Exercices à résoudre:
1 > Réécrivez le passage de l'extrait sur le pape François en commençant par « En effet, le » et en poursuivant jusqu'à « une prophétie vivante. ». Remplacez-y « pape François » par « Saint-Père ».
2 > Répondez aux questions suivantes d'après l'extrait sur le pape François :
(a) Comment l'extrait définit-il un cas Müller ?
(b) En quelle année le pape François venait-il de quitter l'hôpital lorsqu'il a renversé la libéralisation de l'ancien rite ?
(c) Qui, en dix ans, aurait quitté la Curie romaine ?
3 > Énumérez tous les titres de la hiérarchie ecclésiastique mentionnés dans l'extrait sur le pape François.

Extrait fourni:
━━━━━━━━━━━━━━━━
En fin de compte, il ne peut y avoir trop de cas Müller, c'est-à-dire d'un cardinal qui termine son mandat et se retrouve sans autre emploi. Le pape François n'a donc pas seulement créé de nouveaux évêques et cardinaux. Il a en quelque sorte imposé leur présence à son successeur.

En effet, le pape François a attendu une transition générationnelle pour prendre des décisions tranchées. Il a renversé la libéralisation de l'ancien rite avec les Traditions Custodes alors qu'il venait de quitter l'hôpital en 2021, et après cette dernière hospitalisation, il a achevé la transition. Il y a quelque temps, un proche du pape François m'a dit que le pape avait un plan décennal. En voyant toutes les initiatives prises ces derniers mois, cela me semble une prophétie vivante.

Pourquoi dix ans ? Parce qu'en dix ans, tous ceux qui auraient pu bloquer son plan, ou du moins mettre en évidence les failles de ses réformes, auraient quitté la Curie romaine.
━━━━━━━━━━━━━━━━
Extraits d'enregistrements:

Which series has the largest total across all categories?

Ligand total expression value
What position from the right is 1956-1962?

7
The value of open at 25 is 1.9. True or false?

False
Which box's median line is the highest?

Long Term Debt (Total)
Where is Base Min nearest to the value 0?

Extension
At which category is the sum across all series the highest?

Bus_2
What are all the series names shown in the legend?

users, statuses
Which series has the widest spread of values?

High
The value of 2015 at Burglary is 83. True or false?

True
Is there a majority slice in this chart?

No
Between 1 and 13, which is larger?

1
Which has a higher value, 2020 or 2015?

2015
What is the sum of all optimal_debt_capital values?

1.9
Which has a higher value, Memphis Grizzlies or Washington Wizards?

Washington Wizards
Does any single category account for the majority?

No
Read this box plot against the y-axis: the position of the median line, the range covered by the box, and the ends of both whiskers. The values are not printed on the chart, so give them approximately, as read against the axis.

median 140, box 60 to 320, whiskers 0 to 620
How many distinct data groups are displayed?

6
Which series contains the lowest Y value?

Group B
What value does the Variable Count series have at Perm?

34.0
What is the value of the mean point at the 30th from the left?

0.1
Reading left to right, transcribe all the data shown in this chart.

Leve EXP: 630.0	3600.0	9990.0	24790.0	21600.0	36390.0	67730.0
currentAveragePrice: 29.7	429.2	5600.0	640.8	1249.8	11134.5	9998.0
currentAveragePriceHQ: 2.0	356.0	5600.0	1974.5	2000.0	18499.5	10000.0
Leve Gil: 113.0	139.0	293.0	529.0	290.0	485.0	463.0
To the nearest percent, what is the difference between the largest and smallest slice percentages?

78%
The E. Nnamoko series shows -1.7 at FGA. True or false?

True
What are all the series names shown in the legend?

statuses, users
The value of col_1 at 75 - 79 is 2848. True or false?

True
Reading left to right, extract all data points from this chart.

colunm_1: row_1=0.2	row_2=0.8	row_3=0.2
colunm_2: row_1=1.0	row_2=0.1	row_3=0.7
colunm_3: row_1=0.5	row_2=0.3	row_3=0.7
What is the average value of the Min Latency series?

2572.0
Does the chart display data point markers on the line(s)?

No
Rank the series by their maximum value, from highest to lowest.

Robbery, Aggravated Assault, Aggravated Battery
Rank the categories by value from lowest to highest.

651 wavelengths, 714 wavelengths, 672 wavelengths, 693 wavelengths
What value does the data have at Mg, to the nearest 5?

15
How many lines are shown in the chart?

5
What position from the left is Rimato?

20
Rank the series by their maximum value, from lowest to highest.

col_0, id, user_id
━━━━━━━━━━━━━━━━
Liste des réponses:
1 >
En effet, le Saint-Père a attendu une transition générationnelle pour prendre des décisions tranchées. Il a renversé la libéralisation de l'ancien rite avec les Traditions Custodes alors qu'il venait de quitter l'hôpital en 2021, et après cette dernière hospitalisation, il a achevé la transition. Il y a quelque temps, un proche du Saint-Père m'a dit que le pape avait un plan décennal. En voyant toutes les initiatives prises ces derniers mois, cela me semble une prophétie vivante.

2 >
(a) C'est un cardinal qui termine son mandat et se retrouve sans autre emploi.
(b) En 2021.
(c) Tous ceux qui auraient pu bloquer le plan du pape, ou du moins mettre en évidence les failles de ses réformes.

3 > Pape, évêque, cardinal.